The Internal Revenue Service (IRS) recently finalized (TD 9773) proposed regulations on the Country-by-Country (CbC) reporting of financial information for large international businesses. This brings U.S. tax reporting in line with Action 13 of the Organization for Economic Cooperation and Development’s (OECD) Base Erosion Profit-Shifting (BEPS) plan. With global trade becoming more interconnected and U.S. businesses operating in multiple countries, there has been a concentrated push by international taxing authorities to have a more transparent picture of where businesses operate and how much is earned in each location. The goal is to better ensure that a multinational enterprise (MNE) properly reports revenues and pays taxes where they are earned and not look to aggressively shift them to jurisdictions with lower tax rates. A new IRS Form 8975 (currently released in draft form) will be required for filing in fiscal years beginning on or after June 30, 2016 (so for a calendar-year business that starts on January 1, the current 2017 fiscal year will be the first one requiring this form).
On a global scale, in 2015 the OECD proposed a series of 15 Articles dealing with international taxation under their BEPS plan. Member countries around the world have started to review and implement the various Actions. Action 13, “Transfer Pricing Documentation and Country-by-Country Reporting,” set guidelines for how MNEs with global revenues over $750 million Euros (approx. $835 million USD) should report their earnings (for a more in-depth review of Action 13, please refer our 2016 summer/fall OnPoint Magazine article).
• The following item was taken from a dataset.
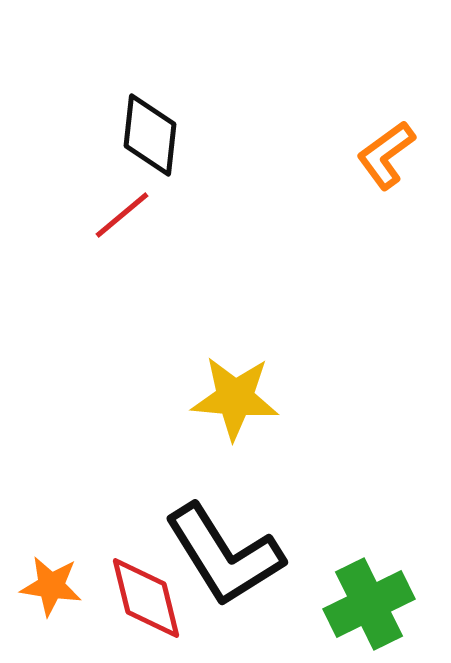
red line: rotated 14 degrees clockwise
A number of foreign countries have set compliance effective from January 1, 2016.
The new IRS regulations will affect U.S.-based head corporations with fiscal years from 6/30/2016 and onwards. There is also a voluntary reporting period from 1/1/16 – 6/30/2016 to cover dates that may be required by other nations and their CbC rules. According the IRS, “The tofinal regulations affect United States persons that are the ultimate parent entity of a multinational enterprise group that has annual revenue for the preceding annual accounting period of $850,000,000 or more.” From feedback and review of the proposed regulations, the finalized ones closely follow the OECD’s suggestions. The new Form 8975 will be due along with an entity’s regular tax return. These rules are in effect for corporations. There are different rules for partnerships and MNEs with headquarters based in another country.
Form 8975 details a business’ business activities in each country in which it operates. For each country, an MNE will need to report:
Revenue, both from related and outside parties
Profits and losses before tax
Income taxes paid and income taxes withheld
Total accumulated earnings
Total number of employees
New book value of tangible assets
So, what does this mean for you? The IRS has stated that as of September 1, 2017, Form 8975 may be filed for early reporting periods. If your business meets the above thresholds, it is time to review both the requirements and your information collection systems now so that you will be in compliance with the upcoming rules, rather than waiting for a later date.